I can understand the desire to host a wedding in southern summers, because fall weddings south of the Mason-Dixon Line are problematic. It takes extremely thorough planning to work around several schools’ football schedules. The weekends where all of the teams in state have away games are always going to be stacked up with weddings. All other weekends in the fall are going to have conflicts with football.

We take football seriously down here. I was once an usher in a wedding and discreetly kept an earphone in my ear through the entire ceremony listening to my team (who happened to be playing a home game on that day). On second thought, fall weddings should be outlawed.

The seasons in the south are always tricky, no matter what type of event one is trying to schedule.
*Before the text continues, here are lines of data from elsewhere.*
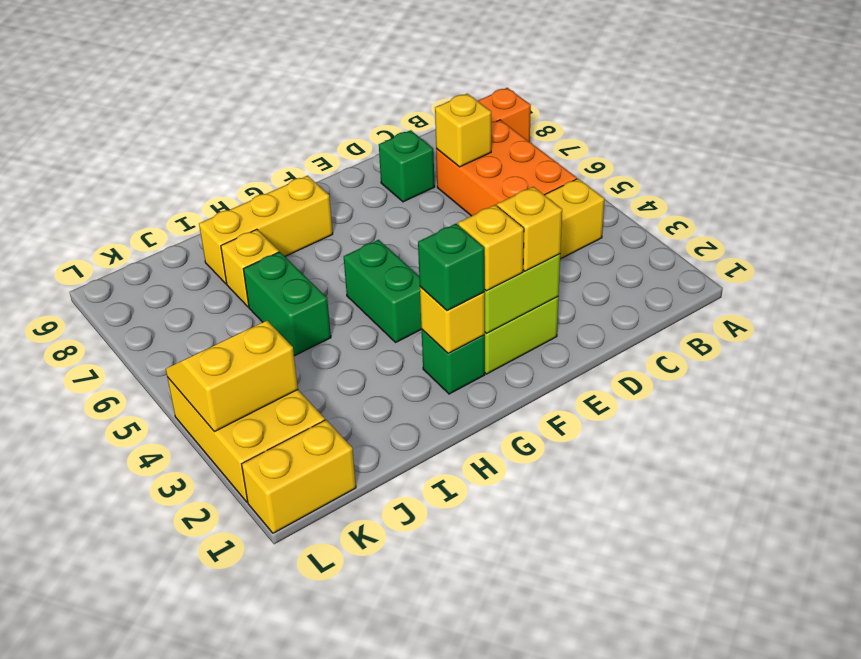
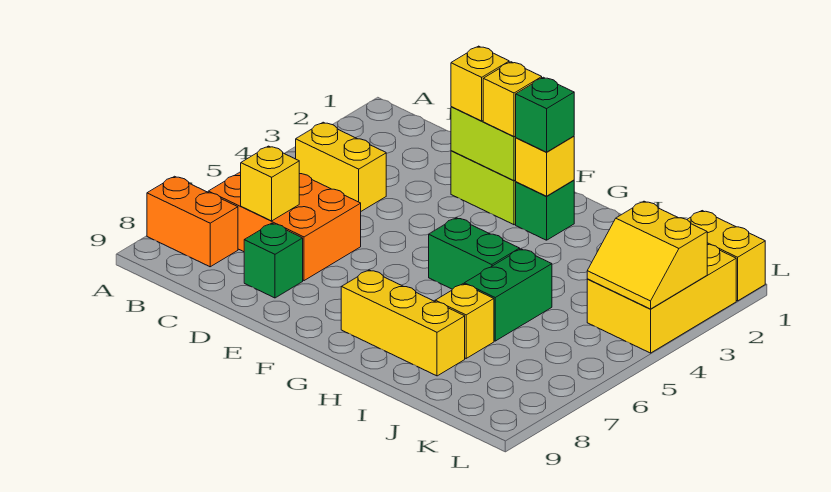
orange brick B5:C7 level 1 -> orange brick B6:D7 level 1
green brick G4:G5 level 1 -> green brick G5:H5 level 1

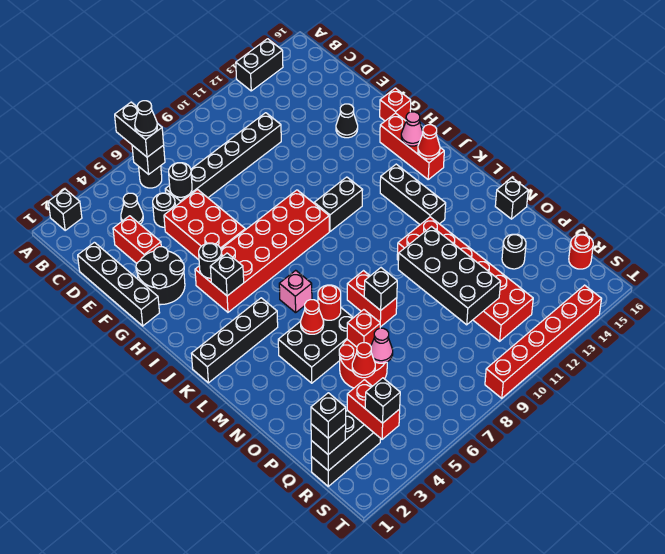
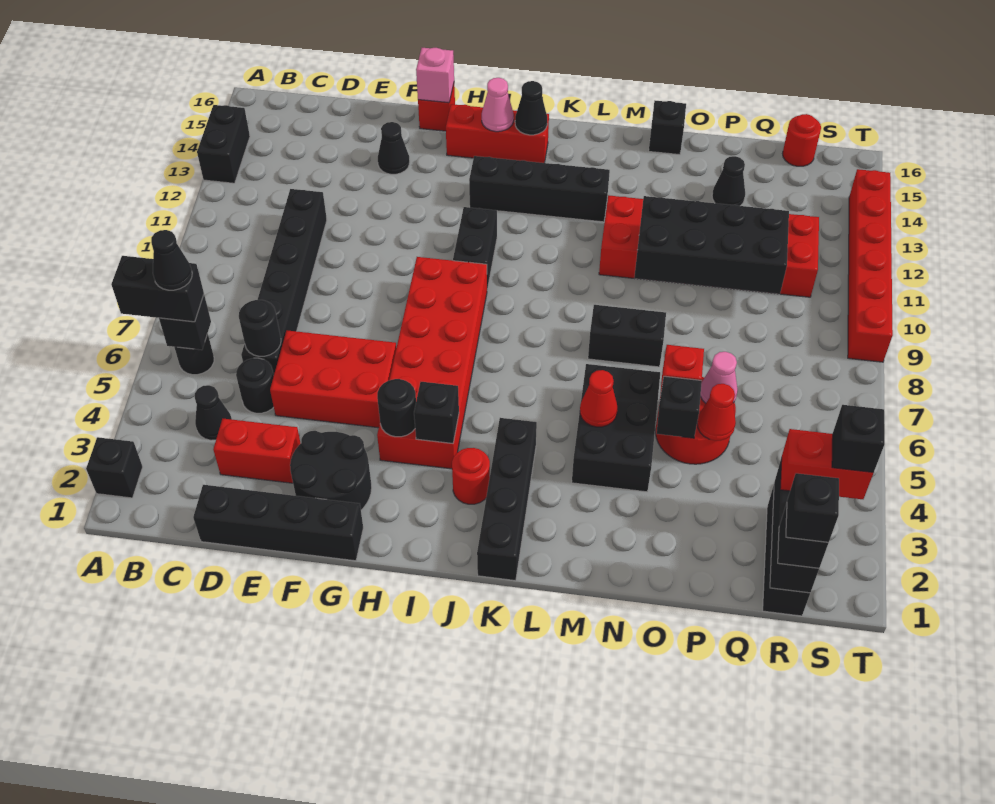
black brick J13:L13 level 1 -> black brick I13:L13 level 1
red cone J15 level 2 -> black cone J15 level 2
pink brick K6 level 1 -> pink brick G16 level 2
red round brick M6 level 2 -> red round brick J3 level 1
red brick M8:N8 level 1 -> black brick M8:N8 level 1
black brick N8 level 2 -> black brick O5 level 2
black round brick P14 level 1 -> black cone P14 level 1

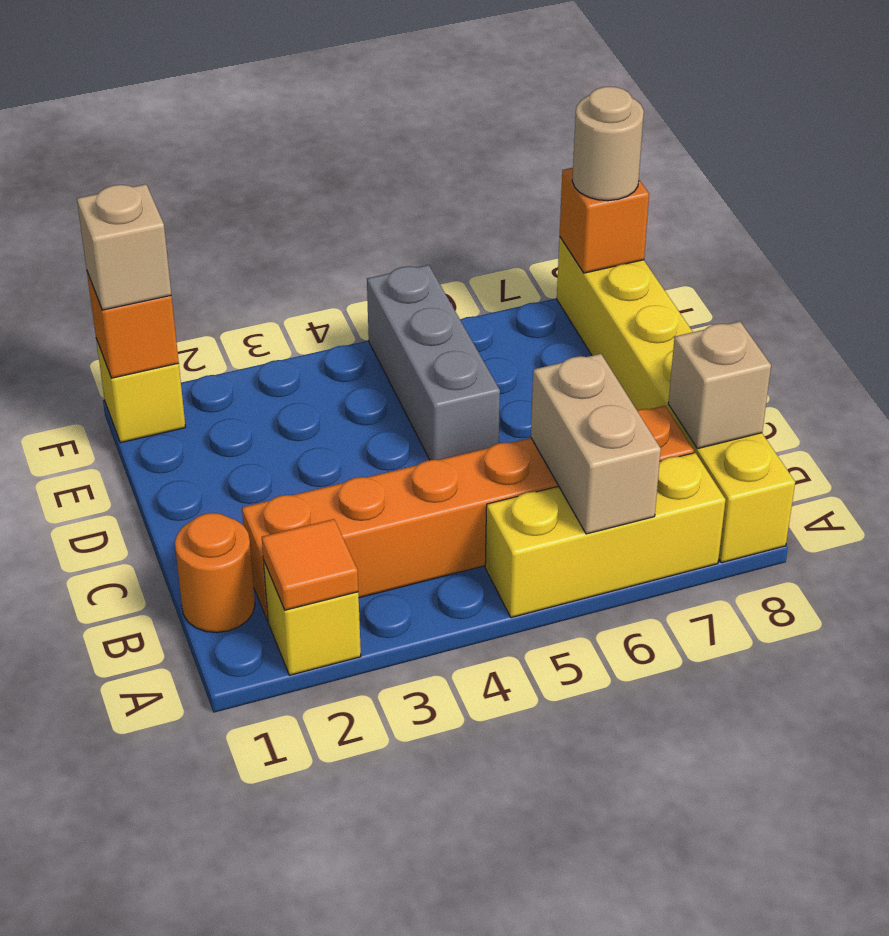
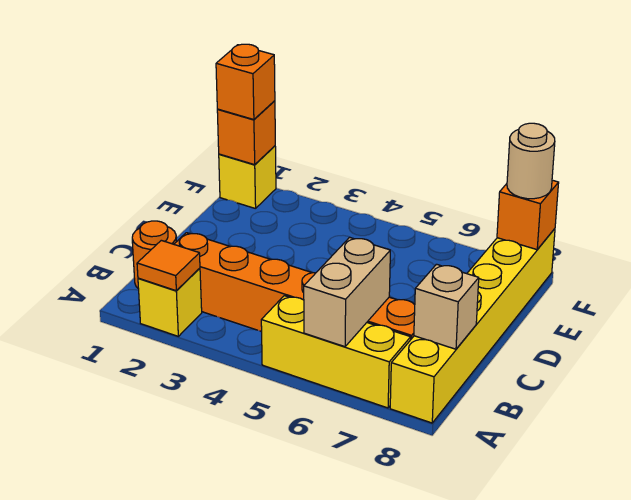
grey brick D5:F5 level 1 -> none
tan brick F1 level 3 -> orange brick F1 level 3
The window for mild, pleasant weather is very small— basically April and October. We have four seasons down here— almost summer, summer, still summer, and Christmas.

Winter weddings are where it’s at for anyone who lives south of I-20. I was married in my hometown of Hattiesburg, Mississippi on a cold day in February, and was re-married the next day at the Graceland Wedding Chapel on the Las Vegas Strip by an Elvis impersonator named Norm. The only thing that was hot on both on those days was my smoking hot wife. Continuing my commitment to beat the wedding heat, we travelled to Aspen after the Elvis ceremony for our honeymoon where it was bitter cold. Mission accomplished. Bliss ensued.

When we began dating, I joked with my future wife that if I ever got married again, it would be by an Elvis impersonator in Las Vegas. I was a little down on the institution after a very short, but failed attempt, on the first go ‘round. That was ok with her because— when I met her— she said she never wanted to get married. Ever. Period.

In Vegas, I purchased the deluxe package at the Graceland Wedding Chapel which included bridal bouquet (a hand-held bunch of tacky hard-plastic, red outdoor cemetery flowers), a boutonniere (a single red flower, just as hard), a VHS video recording of the ceremony, and three Elvis songs sung by Norm.

It was a lark for my wife and me, nothing serious, just something to do because we had joked about it with each other during the five-year courtship. Though when Norm/Elvis walked my already-wed-bride-to-be down the aisle at the Graceland Wedding Chapel, I did my best not to laugh. It was fun, but I didn’t want Norm to mistake the laughter for any manner of disrespect towards him or the way he chose to make a living. This was a lighthearted escapade for us, but it’s how he fed his family. My already-wed-bride-to-be was also fighting back a laugh.

There is a face that one makes when trying not to laugh out loud. It is perfected by youth church-choir children at an early age. To effectively fight off an oncoming uncontrolled bout of laughter, one must garner an almost freakishly large smile. Attempting a somber face or a frown will only induce greater laughter. In the Graceland Wedding Chapel that day, February 7th, 1993, my wife and I were smiling bigger than we might have ever smiled before. It was OK. We weren’t laughing.

Unfortunately, Norm the Elvis Impersonator read our smiles as sheer delight in his singing abilities and performance (which actually weren’t too bad). He was about six songs into his supposed three-song set when we realized that we were smiling too convincingly, and he must have thought that he was performing to the most adoring fans he had ever married. The problem is that at that point, you can’t start showing anything other than sheer delight, because then you definitely hurt the feelings of the Elvis impersonator. We grinned and bared it and ended up standing up through his entire nightclub act.

Whereas “Suspicious Minds” and “Poke Salad Annie” might be good songs, they aren’t typical tunes one would hear at a wedding, we thought it best to just let him finish. At least it wasn’t hot.